» GOAL OF THE EXERCISE: Once the images are removed, repeat all of the entries exactly.

» INPUT:
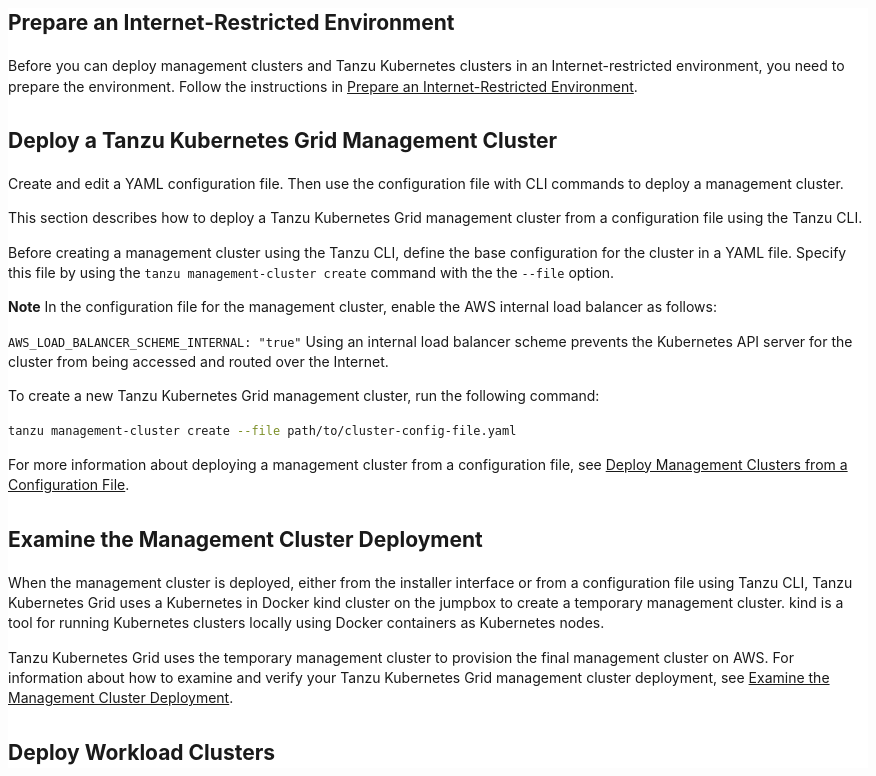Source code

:

## <a id=prepEnv> </a> Prepare an Internet-Restricted Environment

Before you can deploy management clusters and Tanzu Kubernetes clusters in an Internet-restricted environment, you need to prepare the environment. Follow the instructions in [Prepare an Internet-Restricted Environment](https://docs.vmware.com/en/VMware-Tanzu-Kubernetes-Grid/1.5/vmware-tanzu-kubernetes-grid-15/GUID-mgmt-clusters-airgapped-environments.html).

## <a id=install-tkg></a> Deploy a Tanzu Kubernetes Grid Management Cluster

Create and edit a YAML configuration file. Then use the configuration file with CLI commands to deploy a management cluster.

This section describes how to deploy a Tanzu Kubernetes Grid management cluster from a configuration file using the Tanzu CLI.

Before creating a management cluster using the Tanzu CLI, define the base configuration for the cluster in a YAML file. Specify this file by using the `tanzu management-cluster create` command with the the `--file` option.

**Note** In the configuration file for the management cluster, enable the AWS internal load balancer as follows:

`AWS_LOAD_BALANCER_SCHEME_INTERNAL: "true"`
Using an internal load balancer scheme prevents the Kubernetes API server for the cluster from being accessed and routed over the Internet.

To create a new Tanzu Kubernetes Grid management cluster, run the following command:

```bash
tanzu management-cluster create --file path/to/cluster-config-file.yaml
```

For more information about deploying a management cluster from a configuration file, see [Deploy Management Clusters from a Configuration File](https://docs.vmware.com/en/VMware-Tanzu-Kubernetes-Grid/1.5/vmware-tanzu-kubernetes-grid-15/GUID-mgmt-clusters-deploy-cli.html).

## <a id=examine-cluster></a> Examine the Management Cluster Deployment

When the management cluster is deployed, either from the installer interface or from a configuration file using Tanzu CLI, Tanzu Kubernetes Grid uses a Kubernetes in Docker kind cluster on the jumpbox to create a temporary management cluster. kind is a tool for running Kubernetes clusters locally using Docker containers as Kubernetes nodes.

Tanzu Kubernetes Grid uses the temporary management cluster to provision the final management cluster on AWS. For information about how to examine and verify your Tanzu Kubernetes Grid management cluster deployment, see [Examine the Management Cluster Deployment](https://docs.vmware.com/en/VMware-Tanzu-Kubernetes-Grid/1.5/vmware-tanzu-kubernetes-grid-15/GUID-mgmt-clusters-verify-deployment.html).

## <a id=deploy-workload-cluster></a> Deploy Workload Clusters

» OUTPUT FOR THIS EXERCISE:
Source code

:

## <a id=prepEnv> </a> Prepare an Internet-Restricted Environment

Before you can deploy management clusters and Tanzu Kubernetes clusters in an Internet-restricted environment, you need to prepare the environment. Follow the instructions in [Prepare an Internet-Restricted Environment](https://docs.vmware.com/en/VMware-Tanzu-Kubernetes-Grid/1.5/vmware-tanzu-kubernetes-grid-15/GUID-mgmt-clusters-airgapped-environments.html).

## <a id=install-tkg></a> Deploy a Tanzu Kubernetes Grid Management Cluster

Create and edit a YAML configuration file. Then use the configuration file with CLI commands to deploy a management cluster.

This section describes how to deploy a Tanzu Kubernetes Grid management cluster from a configuration file using the Tanzu CLI.

Before creating a management cluster using the Tanzu CLI, define the base configuration for the cluster in a YAML file. Specify this file by using the `tanzu management-cluster create` command with the the `--file` option.

**Note** In the configuration file for the management cluster, enable the AWS internal load balancer as follows:

`AWS_LOAD_BALANCER_SCHEME_INTERNAL: "true"`
Using an internal load balancer scheme prevents the Kubernetes API server for the cluster from being accessed and routed over the Internet.

To create a new Tanzu Kubernetes Grid management cluster, run the following command:

```bash
tanzu management-cluster create --file path/to/cluster-config-file.yaml
```

For more information about deploying a management cluster from a configuration file, see [Deploy Management Clusters from a Configuration File](https://docs.vmware.com/en/VMware-Tanzu-Kubernetes-Grid/1.5/vmware-tanzu-kubernetes-grid-15/GUID-mgmt-clusters-deploy-cli.html).

## <a id=examine-cluster></a> Examine the Management Cluster Deployment

When the management cluster is deployed, either from the installer interface or from a configuration file using Tanzu CLI, Tanzu Kubernetes Grid uses a Kubernetes in Docker kind cluster on the jumpbox to create a temporary management cluster. kind is a tool for running Kubernetes clusters locally using Docker containers as Kubernetes nodes.

Tanzu Kubernetes Grid uses the temporary management cluster to provision the final management cluster on AWS. For information about how to examine and verify your Tanzu Kubernetes Grid management cluster deployment, see [Examine the Management Cluster Deployment](https://docs.vmware.com/en/VMware-Tanzu-Kubernetes-Grid/1.5/vmware-tanzu-kubernetes-grid-15/GUID-mgmt-clusters-verify-deployment.html).

## <a id=deploy-workload-cluster></a> Deploy Workload Clusters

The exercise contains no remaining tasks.